Lama-kelamaan, bayi ini seperti punya ikatan dengan saya. Saya juga sih. Kadang-kadang Ari tersenyum kalau melihat saya. Kalau dia sedang ada di kursi roda, dia kerap mengarahkan kursinya ke kamar saya. Jika sudah begitu, semua pekerjaan saya tinggalkan sejenak. Bermain dulu dengan Ari. Saya pun selalu menyisihkan waktu untuk bersama bayi kecil ini. I like babies.
Misalkan Iyam dan Mama sedang sibuk dan Ari menangis ingin makan, saya juga yang menyuapi walaupun seringkali memang saya berikan ke Iyam saja.
Kondisi rumah tempat Ari dibesarkan memang tidak cocok untuk bayi, menurut saya. Lantai sering kotor, makanan dan minuman juga sepertinya kurang bersih untuk ukuran bayi. Ari juga tak diberikan ASI oleh ibunya. Quality of a mother defines a child.
Kebetulan di kamar, saya sudah siap tisu basah. Kalau sedang ‘mengambil alih’ Ari, saya bersihkan bayi ini mulai dari tangan, mulut, hingga kaki. Kasihan juga kan tangan dan kaki bayi ini sering banyak pasir yang menempel.
—
Seorang anak bisa jadi cobaan atau rejeki. Tapi yang pasti, anak itu amanah. Itu yang selalu ibu saya tanamkan kepada anak-anaknya. Setiap amanah, pasti akan diminta pertanggungjawabannya. Tugas sebagai seorang anak, menurut pandangan saya, adalah meringankan amanah orang tua itu. Jadilah rejeki untuk orang tua sendiri. That’s the least thing a child could do to his/her parent.
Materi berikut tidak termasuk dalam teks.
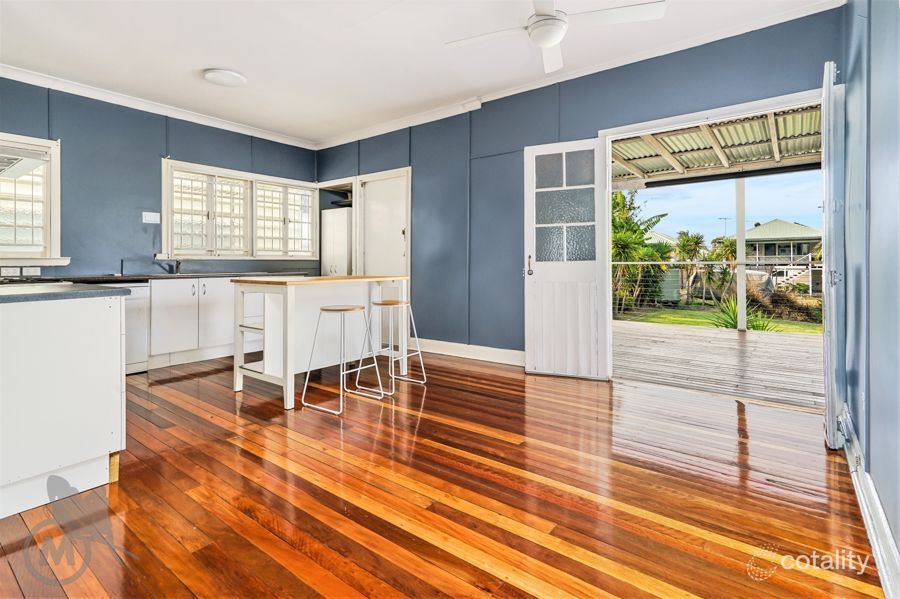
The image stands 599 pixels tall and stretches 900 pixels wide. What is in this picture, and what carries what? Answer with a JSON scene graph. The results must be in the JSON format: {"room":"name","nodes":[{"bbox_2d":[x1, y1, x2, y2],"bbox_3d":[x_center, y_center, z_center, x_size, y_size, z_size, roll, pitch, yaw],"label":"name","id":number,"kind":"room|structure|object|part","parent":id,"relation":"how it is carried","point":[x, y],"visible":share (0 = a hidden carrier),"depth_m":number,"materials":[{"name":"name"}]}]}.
{"room":"kitchen","nodes":[
{"label":"kitchen","id":0,"kind":"room"},
{"bbox_2d":[0,76,318,280],"bbox_3d":[-3.605,-0.624,4.180,0.168,2.770,5.520,1,1,37],"label":"left wall","id":1,"kind":"structure","parent":0,"point":[184,147],"depth_m":4.38,"materials":[{"name":"blue paint"}]},
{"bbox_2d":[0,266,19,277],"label":"wall socket","id":2,"kind":"object","parent":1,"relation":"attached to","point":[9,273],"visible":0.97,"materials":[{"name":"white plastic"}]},
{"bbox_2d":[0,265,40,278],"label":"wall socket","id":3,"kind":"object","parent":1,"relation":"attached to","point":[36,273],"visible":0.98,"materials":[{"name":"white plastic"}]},
{"bbox_2d":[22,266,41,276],"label":"wall socket","id":4,"kind":"object","parent":1,"relation":"attached to","point":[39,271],"visible":0.93,"depth_m":3.90,"materials":[{"name":"white plastic"}]},
{"bbox_2d":[0,133,64,262],"bbox_3d":[-4.037,-0.810,3.540,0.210,1.191,1.215,1,1,37],"label":"window","id":5,"kind":"structure","parent":1,"relation":"in","point":[48,201],"depth_m":3.87,"materials":[{"name":"white"}]},
{"bbox_2d":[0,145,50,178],"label":"range hood","id":6,"kind":"object","parent":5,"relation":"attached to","point":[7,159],"visible":0.97,"depth_m":3.03,"materials":[{"name":"white metal"}]},
{"bbox_2d":[142,211,160,223],"bbox_3d":[-3.163,-0.784,4.503,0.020,0.115,0.147,1,1,37],"label":"light switch","id":7,"kind":"object","parent":1,"relation":"attached to","point":[152,217],"visible":0.99,"depth_m":4.50,"materials":[{"name":"white plastic"}]},
{"bbox_2d":[0,64,317,148],"bbox_3d":[-3.458,-1.958,4.146,0.091,0.091,4.809,1,1,37],"label":"crown molding","id":8,"kind":"structure","parent":1,"relation":"attached to","point":[106,95],"depth_m":4.43,"materials":[{"name":"white paint"}]},
{"bbox_2d":[162,159,318,260],"bbox_3d":[-2.564,-0.928,5.455,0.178,1.121,1.973,1,1,37],"label":"window","id":9,"kind":"structure","parent":1,"relation":"in","point":[309,191],"depth_m":5.29,"materials":[{"name":"white"}]},
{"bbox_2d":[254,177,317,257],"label":"window","id":10,"kind":"structure","parent":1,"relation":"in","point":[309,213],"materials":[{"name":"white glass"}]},
{"bbox_2d":[0,0,838,145],"bbox_3d":[-1.139,-1.953,2.224,6.107,0.117,5.767,1,1,37],"label":"ceiling","id":11,"kind":"structure","parent":0,"point":[201,60],"depth_m":3.37,"materials":[{"name":"white paint"}]},
{"bbox_2d":[203,68,246,86],"bbox_3d":[-2.048,-1.939,3.882,0.347,0.040,0.343,1,1,37],"label":"ceiling light","id":12,"kind":"object","parent":11,"relation":"attached to","point":[236,77],"visible":0.98,"depth_m":3.82,"materials":[{"name":"white plastic"}]},
{"bbox_2d":[445,0,664,74],"bbox_3d":[0.567,-1.673,2.478,1.121,0.427,1.144,-1,1,-33],"label":"ceiling fan","id":13,"kind":"object","parent":11,"relation":"hanging from","point":[555,39],"visible":0.99,"depth_m":2.46,"materials":[{"name":"white plastic"}]},
{"bbox_2d":[0,348,884,598],"bbox_3d":[-1.168,0.890,2.564,6.157,0.104,5.864,1,1,37],"label":"wooden floor","id":14,"kind":"structure","parent":0,"point":[421,426],"depth_m":1.76,"materials":[{"name":"brown wood"}]},
{"bbox_2d":[0,293,126,519],"bbox_3d":[-2.247,0.453,1.746,0.985,0.843,1.310,1,1,37],"label":"kitchen cabinet","id":15,"kind":"object","parent":14,"relation":"on","point":[108,323],"visible":0.99,"depth_m":1.80,"materials":[{"name":"white paint"}]},
{"bbox_2d":[0,282,130,302],"bbox_3d":[-2.176,0.015,1.927,0.929,0.035,0.864,1,1,37],"label":"peninsula countertop","id":16,"kind":"structure","parent":15,"relation":"on","point":[9,296],"depth_m":1.93,"materials":[{"name":"grey stone"}]},
{"bbox_2d":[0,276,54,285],"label":"cooktop","id":17,"kind":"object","parent":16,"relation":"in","point":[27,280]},
{"bbox_2d":[101,281,150,373],"bbox_3d":[-3.271,0.338,3.964,0.625,0.851,0.610,1,1,37],"label":"dishwasher","id":18,"kind":"object","parent":14,"relation":"on","point":[143,287],"visible":0.32,"depth_m":3.95,"materials":[{"name":"white metal"}]},
{"bbox_2d":[149,277,250,368],"bbox_3d":[-2.548,0.307,4.794,0.622,0.861,1.652,1,1,37],"label":"base cabinet","id":19,"kind":"object","parent":14,"relation":"on","point":[175,302],"visible":0.56,"depth_m":4.33,"materials":[{"name":"white paint"}]},
{"bbox_2d":[1,271,303,283],"bbox_3d":[-2.971,-0.127,4.403,0.720,0.040,3.039,1,1,37],"label":"countertop","id":20,"kind":"structure","parent":19,"relation":"on","point":[155,276],"depth_m":4.05,"materials":[{"name":"black stone"}]},
{"bbox_2d":[153,254,180,273],"bbox_3d":[-3.172,-0.325,4.789,0.310,0.276,0.183,1,1,37],"label":"faucet","id":21,"kind":"object","parent":20,"relation":"on","point":[177,266],"visible":0.98,"depth_m":4.83,"materials":[{"name":"black metal"}]},
{"bbox_2d":[231,275,409,409],"bbox_3d":[-1.058,0.343,3.634,0.785,0.903,1.333,1,1,37],"label":"kitchen island","id":22,"kind":"object","parent":14,"relation":"on","point":[289,365],"visible":0.85,"depth_m":3.35,"materials":[{"name":"white wood"}]},
{"bbox_2d":[321,207,351,275],"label":"cabinet","id":23,"kind":"object","parent":14,"relation":"on","point":[339,250],"visible":0.31,"depth_m":6.04,"materials":[{"name":"white paint"}]},
{"bbox_2d":[300,304,384,414],"bbox_3d":[-0.770,0.466,3.065,0.403,0.683,0.412,1,1,37],"label":"bar stool","id":24,"kind":"object","parent":14,"relation":"on","point":[330,309],"visible":0.99,"depth_m":3.03,"materials":[{"name":"metal"}]},
{"bbox_2d":[357,297,424,393],"bbox_3d":[-0.486,0.436,3.495,0.396,0.704,0.398,1,1,37],"label":"bar stool","id":25,"kind":"object","parent":14,"relation":"on","point":[383,302],"visible":0.98,"depth_m":3.47,"materials":[{"name":"metal"}]},
{"bbox_2d":[312,6,840,367],"bbox_3d":[0.393,-0.635,4.517,5.715,2.763,0.165,1,1,37],"label":"back wall","id":26,"kind":"structure","parent":0,"point":[552,126],"depth_m":4.30,"materials":[{"name":"blue paint"}]},
{"bbox_2d":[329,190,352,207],"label":"shelf","id":27,"kind":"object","parent":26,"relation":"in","point":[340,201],"visible":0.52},
{"bbox_2d":[355,167,411,281],"bbox_3d":[-0.835,-0.345,5.339,0.776,2.072,0.116,1,1,37],"label":"door","id":28,"kind":"structure","parent":26,"relation":"in","point":[405,229],"depth_m":5.34,"materials":[{"name":"white paint"}]},
{"bbox_2d":[412,338,525,365],"bbox_3d":[0.247,0.649,4.534,2.129,0.139,0.019,1,1,37],"label":"baseboard","id":29,"kind":"structure","parent":26,"relation":"attached to","point":[508,357],"depth_m":4.54,"materials":[{"name":"white paint"}]},
{"bbox_2d":[332,0,843,146],"bbox_3d":[0.512,-1.949,4.307,5.579,0.085,0.093,1,1,37],"label":"crown molding","id":30,"kind":"structure","parent":26,"relation":"attached to","point":[497,96],"depth_m":3.73,"materials":[{"name":"white paint"}]},
{"bbox_2d":[602,86,828,399],"bbox_3d":[2.045,-0.305,3.278,1.720,2.182,0.391,1,1,37],"label":"door frame","id":31,"kind":"structure","parent":26,"relation":"in","point":[652,124],"depth_m":3.41,"materials":[{"name":"white paint"}]},
{"bbox_2d":[523,137,609,380],"bbox_3d":[1.019,-0.289,3.797,0.709,2.105,0.156,0,1,24],"label":"door","id":32,"kind":"structure","parent":31,"relation":"attached to","point":[534,280],"depth_m":3.79,"materials":[{"name":"white paint"}]},
{"bbox_3d":[0.758,-0.242,4.035,0.064,0.183,0.074,0,1,24],"label":"door handle","id":33,"kind":"part","parent":32,"relation":"part of","materials":[{"name":"metal"}]},
{"bbox_3d":[1.022,-0.734,3.839,0.527,1.029,0.126,0,1,24],"label":"glass panes","id":34,"kind":"part","parent":32,"relation":"part of","materials":[{"name":"glass"}]},
{"bbox_2d":[821,61,845,447],"bbox_3d":[2.193,-0.204,2.485,0.093,2.074,0.731,1,1,37],"label":"door","id":35,"kind":"structure","parent":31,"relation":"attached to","point":[825,158],"depth_m":2.21,"materials":[{"name":"white paint"}]},
{"bbox_2d":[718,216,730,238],"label":"antenna","id":36,"kind":"object","parent":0,"point":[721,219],"visible":0.4,"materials":[{"name":"metal"}]},
{"bbox_2d":[840,0,899,591],"bbox_3d":[0.977,-0.446,0.602,0.162,2.752,5.164,1,1,37],"label":"right wall","id":37,"kind":"structure","parent":0,"point":[872,418],"depth_m":1.63,"materials":[{"name":"blue paint"}]},
{"bbox_2d":[840,413,899,598],"bbox_3d":[1.093,0.820,0.972,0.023,0.132,4.282,1,1,37],"label":"baseboard","id":38,"kind":"structure","parent":37,"relation":"attached to","point":[862,496],"depth_m":1.47,"materials":[{"name":"white paint"}]},
{"label":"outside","id":39,"kind":"structure","parent":0,"visible":0},
{"bbox_2d":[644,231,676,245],"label":"house","id":40,"kind":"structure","parent":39,"point":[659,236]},
{"bbox_2d":[614,303,822,333],"label":"lawn","id":41,"kind":"structure","parent":39,"point":[816,327],"materials":[{"name":"green plant"}]},
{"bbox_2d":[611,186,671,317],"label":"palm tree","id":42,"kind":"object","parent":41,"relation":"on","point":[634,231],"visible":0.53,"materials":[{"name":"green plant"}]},
{"bbox_2d":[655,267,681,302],"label":"storage tank","id":43,"kind":"object","parent":41,"relation":"on","point":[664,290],"visible":0.54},
{"bbox_2d":[675,230,709,302],"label":"palm tree","id":44,"kind":"object","parent":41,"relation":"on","point":[696,243],"visible":0.95,"materials":[{"name":"plant"}]},
{"bbox_2d":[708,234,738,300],"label":"palm tree","id":45,"kind":"object","parent":41,"relation":"on","point":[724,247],"visible":0.66,"materials":[{"name":"green plant"}]},
{"bbox_2d":[711,295,773,330],"bbox_3d":[5.939,0.563,8.758,1.317,1.020,1.312,1,1,37],"label":"agave plant","id":46,"kind":"object","parent":41,"relation":"on","point":[735,320],"visible":0.46,"depth_m":8.68,"materials":[{"name":"green plant"}]},
{"bbox_2d":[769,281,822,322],"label":"shrub","id":47,"kind":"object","parent":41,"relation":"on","point":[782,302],"visible":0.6,"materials":[{"name":"brown plant"}]},
{"bbox_2d":[741,218,820,292],"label":"house","id":48,"kind":"structure","parent":39,"point":[772,224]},
{"label":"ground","id":49,"kind":"structure","parent":39,"visible":0},
{"bbox_2d":[611,318,824,407],"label":"deck","id":50,"kind":"structure","parent":49,"relation":"on","point":[730,339],"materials":[{"name":"grey wood"}]},
{"bbox_2d":[612,258,820,314],"bbox_3d":[5.560,-0.107,8.169,6.192,1.202,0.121,1,1,37],"label":"deck railing","id":51,"kind":"object","parent":50,"relation":"on","point":[622,262],"visible":0.38,"depth_m":8.57,"materials":[{"name":"metal"}]},
{"bbox_2d":[735,178,746,331],"bbox_3d":[4.993,-0.657,7.291,0.145,2.528,0.145,1,1,37],"label":"porch post","id":52,"kind":"object","parent":50,"relation":"on","point":[738,287],"visible":0.86,"depth_m":7.25,"materials":[{"name":"white paint"}]},
{"bbox_2d":[610,105,820,185],"bbox_3d":[3.346,-1.986,5.584,5.719,0.413,4.010,1,1,37],"label":"porch roof","id":53,"kind":"structure","parent":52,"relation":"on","point":[742,159],"depth_m":5.84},
{"bbox_2d":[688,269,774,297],"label":"boat","id":54,"kind":"object","parent":49,"relation":"on","point":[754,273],"visible":0.41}
]}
Seorang anak bisa jadi cobaan atau rejeki. Tergantung orang tua. Dalam cerita Pak Amir ini, jelas anak-anaknya adalah cobaan berat baginya. Meskipun begitu, cobaan tak selamanya akan jadi cobaan. Lagi-lagi tergantung sikap orang tuanya. Pak Amir dan Mama seperti tak belajar dari kesalahan pertamanya hingga terulang lagi.
Saya memang hanya orang luar di keluarga ini. Saya tak mau ikut campur sedikit pun dalam urusan keluarga. Namun, tercetuk harapan akan perubahan di keluarga ini, sekecil apa pun.
Mudah-mudahan tak ada lagi cerita keledai yang lebih bodoh tercebur ke lubang yang sama untuk ketiga kalinya.